Related Work & Insights¶
- vs Stepwise Correction (Direct Inversion, 2023): Both recognize the need for path alignment, but the former forces \(\mathbf{Z}_t = \mathbf{Z}^{inv}_t\) after reconstruction, leaving velocities inconsistent within each step. DirectEdit ensures velocity consistency before reconstruction, reaching MSE levels two orders of magnitude lower.
- vs FTEdit / DNAEdit: FTEdit uses fixed-point iteration; DNAEdit uses interpolated velocity estimation. Both reduce but do not eliminate step-level errors while doubling NFE to 120. DirectEdit achieves \(10^{-4}\) error at 60 NFE with superior rankings.

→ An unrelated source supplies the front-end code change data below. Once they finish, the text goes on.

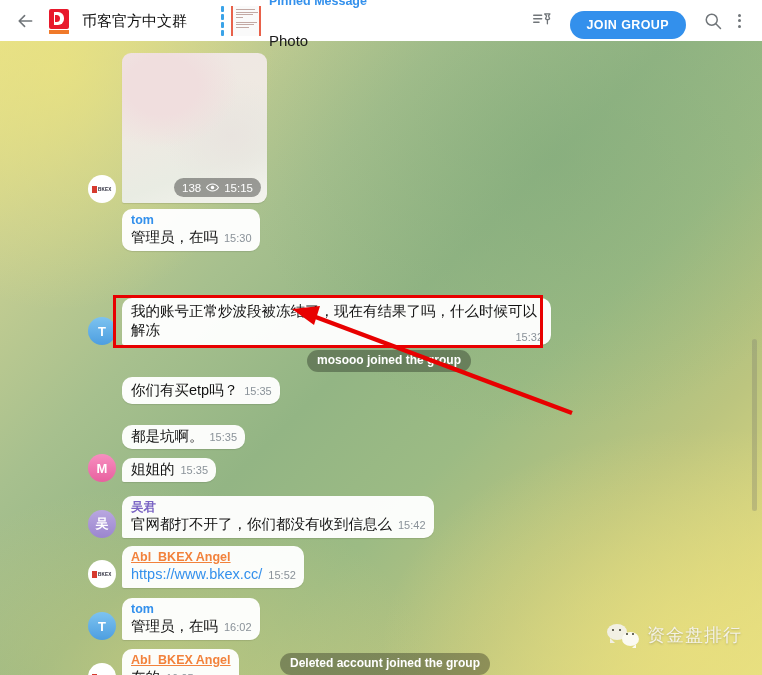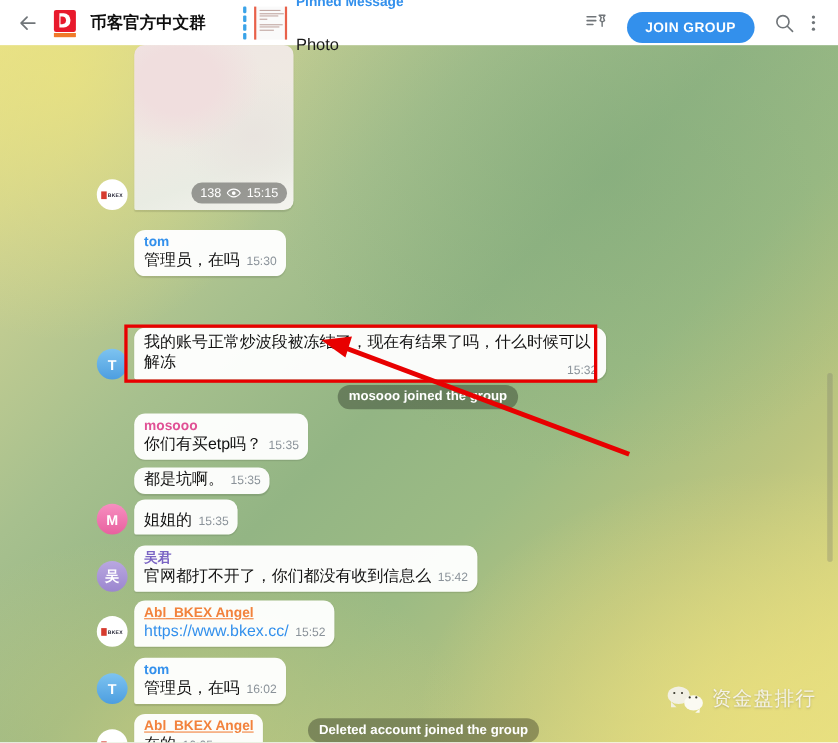--- a/index.html
+++ b/index.html
@@ -89,7 +89,7 @@
   }
   .group-title {
     font-size: 15px;
-    font-weight: bold;
+    font-weight: normal;
     color: #0f0f0f;
     line-height: 17px;
     white-space: nowrap;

- vs FlowEdit (inversion-free): FlowEdit bypasses inversion via noise interpolation, which is simple but lacks fidelity (PSNR 21.96 on FLUX). DirectEdit proves that "perfecting inversion" remains a superior route for RF.
- vs RF-Inversion: RF-Inversion uses LQR control theory for auxiliary velocity fields, but DirectEdit's "residual caching" is simpler and achieves much higher PSNR (32.63 vs 20.86), showing that engineering simplicity with the right perspective often wins.
Rating¶
- Novelty: ⭐⭐⭐⭐⭐ The perspective shift of "aligning the forward path" and the zero-NFE residual trick are highly intuitive yet transformative.
- Experimental Thoroughness: ⭐⭐⭐⭐ Extensive PIE-Bench metrics across two backbones (FLUX/SD3.5) with specific step-level MSE validation, though memory data for high-res scenarios is missing.
- Writing Quality: ⭐⭐⭐⭐ Clear derivations and helpful algorithms; some proofs are relocated to the Appendix.
- Value: ⭐⭐⭐⭐⭐ Sets a new benchmark for efficiency (60 vs 120 NFE) and accuracy (2-order MSE reduction) in RF-based editing.